Supplied information:
------------------------------------
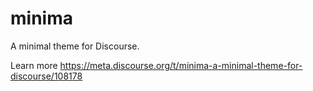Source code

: # minima
A minimal theme for Discourse.

Learn more
https://meta.discourse.org/t/minima-a-minimal-theme-for-discourse/108178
------------------------------------
What is needed: From the entries, report every line in which the string "minimal" occurs.

Solved exercise:
A minimal theme for Discourse.
https://meta.discourse.org/t/minima-a-minimal-theme-for-discourse/108178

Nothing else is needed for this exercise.